Top of SELECTED EXTRACT

A Composer for Every Country: Guinea-Bissau

Continuing along the coast, south of Senegal, is Guinea-Bissau. From Morocco down to Senegal, colonial French influence was very strong, but Guinea-Bissau was colonized by the Portuguese in the mid- to late-15th century in an attempt to control the gold trade, largely controlled by Morocco at the time. Before the Europeans arrived, Guinea-Bissau was part of the kingdom of Kaabu, part of the larger Mali Empire. 

 
I'm just now realizing this is the first time I've brought up pre-colonial geopolitics. The Mali empire lasted from about 1235-1670. Much of what we know about the empire comes from North African Arab historian Ibn Khaldun, Moroccan travelers Ibn Battuta and Leo Africanus, as well as from local griots passing the history down through oral traditions. At its height, the Mali empire stretched from the Atlantic coast in Mauritania, down to include Senegal, Gambia, and Guinea-Bissau, inland into Mali (obviously), and out into parts of what is today Niger.

Bottom of SELECTED EXTRACT
Top of MATERIAL PROVIDED

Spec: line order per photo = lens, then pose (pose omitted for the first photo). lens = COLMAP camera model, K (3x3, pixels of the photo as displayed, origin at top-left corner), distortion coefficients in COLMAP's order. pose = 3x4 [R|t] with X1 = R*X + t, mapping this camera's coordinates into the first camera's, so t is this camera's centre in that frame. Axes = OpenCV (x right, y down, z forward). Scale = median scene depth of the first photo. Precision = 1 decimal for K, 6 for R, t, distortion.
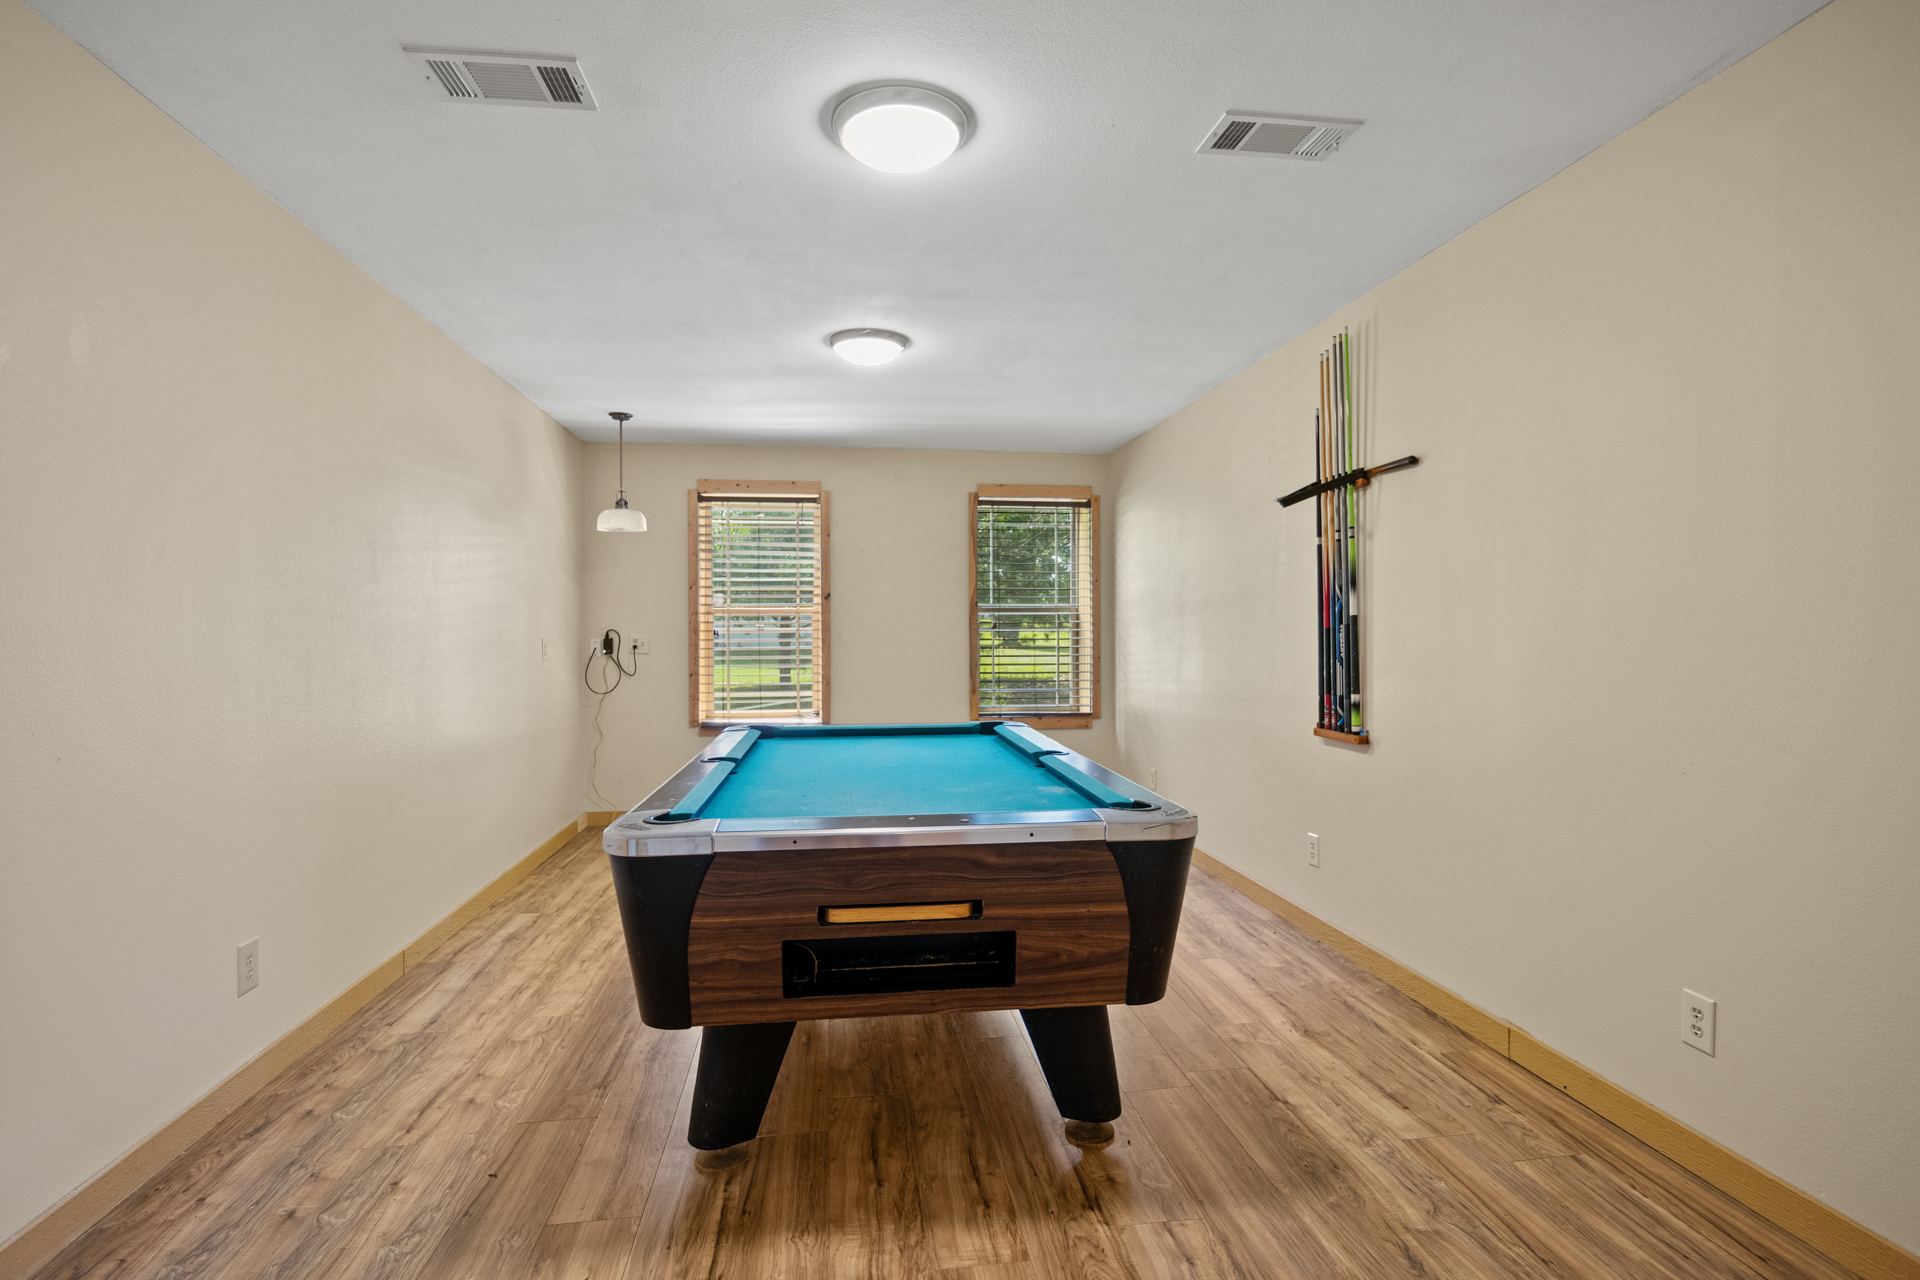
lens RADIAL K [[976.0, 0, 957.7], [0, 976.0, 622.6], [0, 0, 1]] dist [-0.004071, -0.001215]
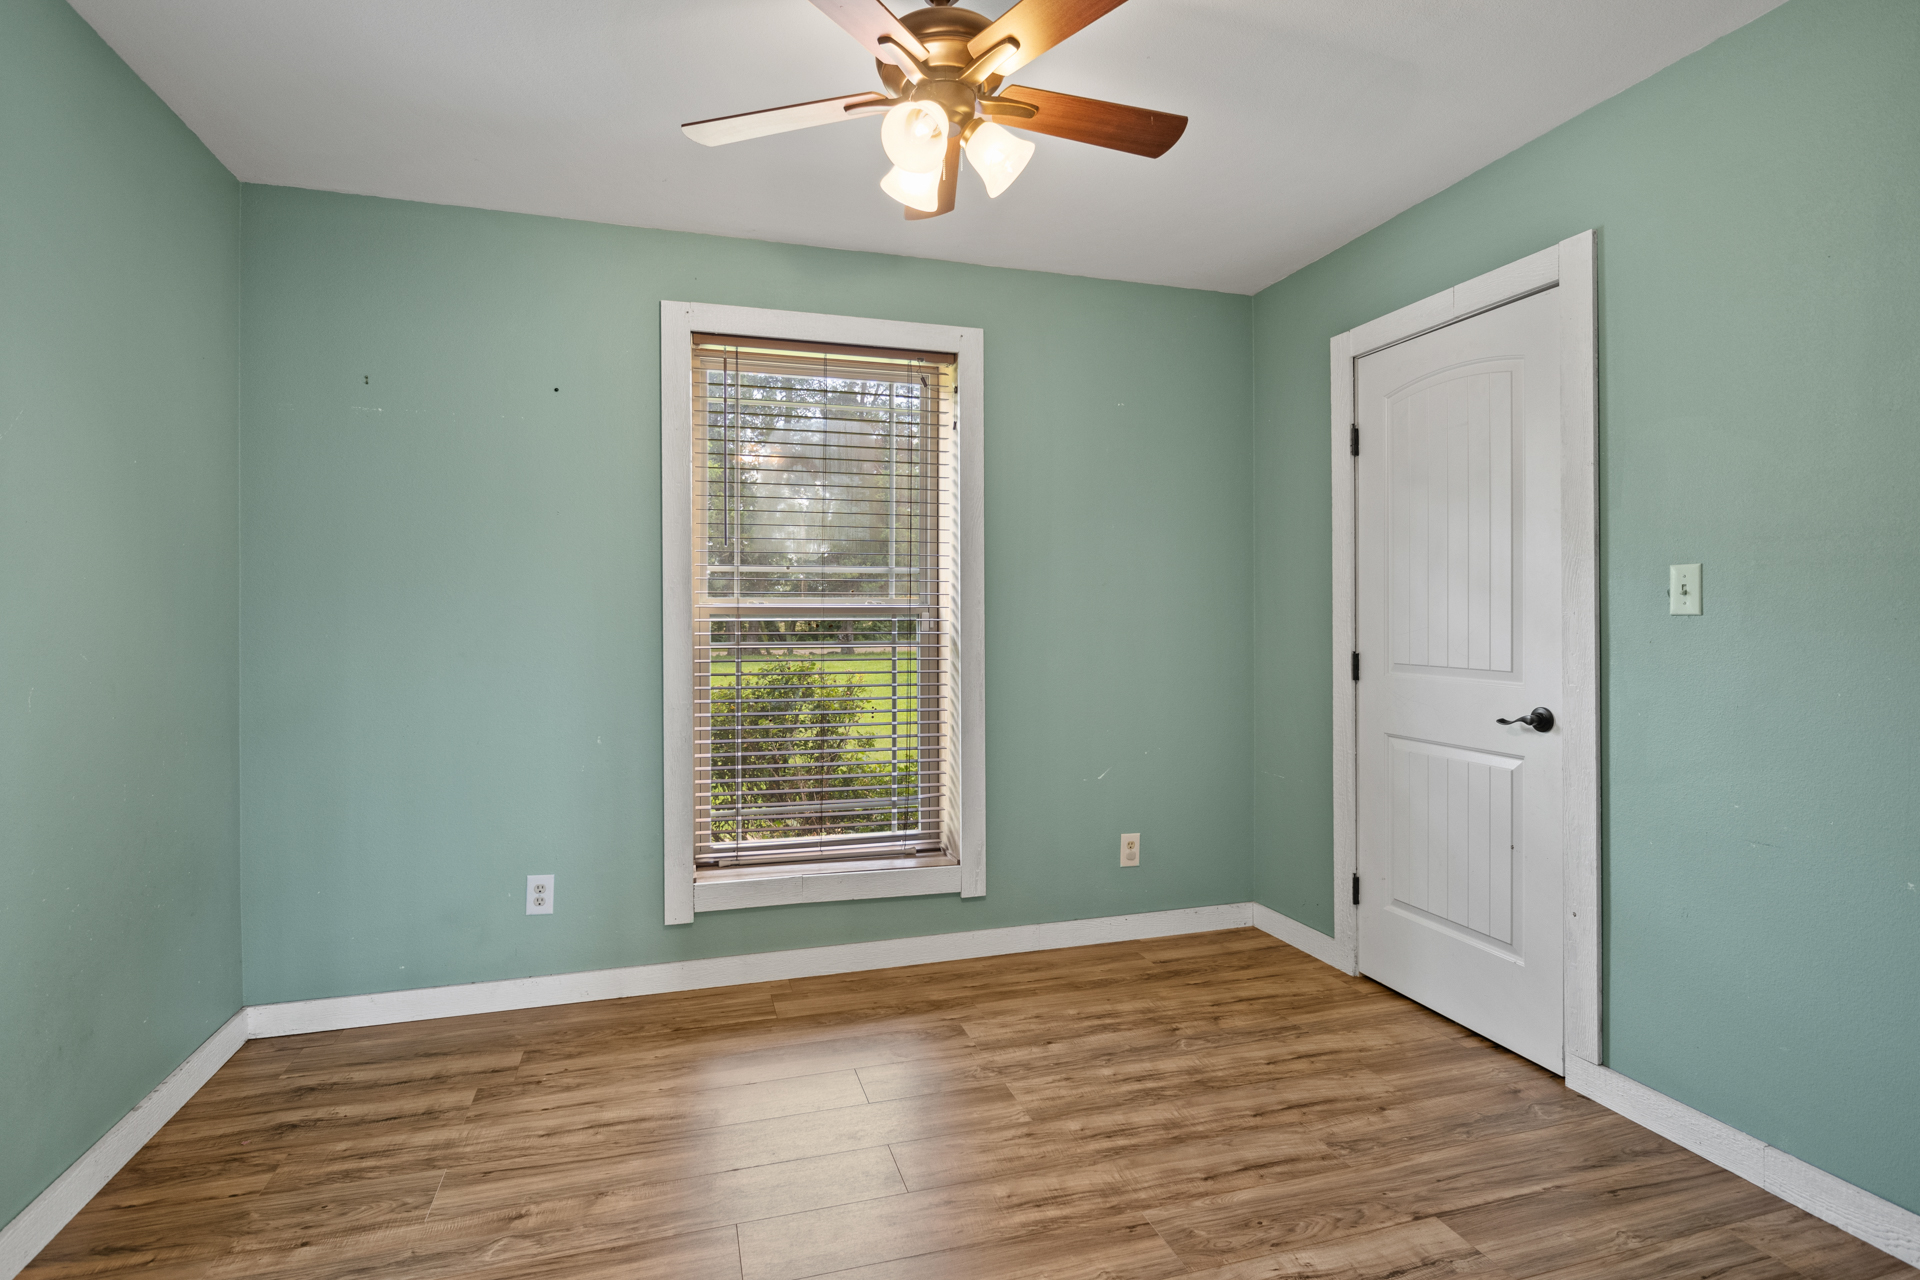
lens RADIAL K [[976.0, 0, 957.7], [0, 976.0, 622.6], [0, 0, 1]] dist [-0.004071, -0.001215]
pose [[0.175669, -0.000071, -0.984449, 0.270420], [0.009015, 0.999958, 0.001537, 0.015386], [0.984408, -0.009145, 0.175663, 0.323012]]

Bottom of MATERIAL PROVIDED

Transcribe the passage on Guinea-Bissau word for word, from "A Composer for" to "larger Mali Empire.". The material plays no part in what follows.

(RESPONSE TO THIS EXERCISE):
A Composer for Every Country: Guinea-Bissau

Continuing along the coast, south of Senegal, is Guinea-Bissau. From Morocco down to Senegal, colonial French influence was very strong, but Guinea-Bissau was colonized by the Portuguese in the mid- to late-15th century in an attempt to control the gold trade, largely controlled by Morocco at the time. Before the Europeans arrived, Guinea-Bissau was part of the kingdom of Kaabu, part of the larger Mali Empire.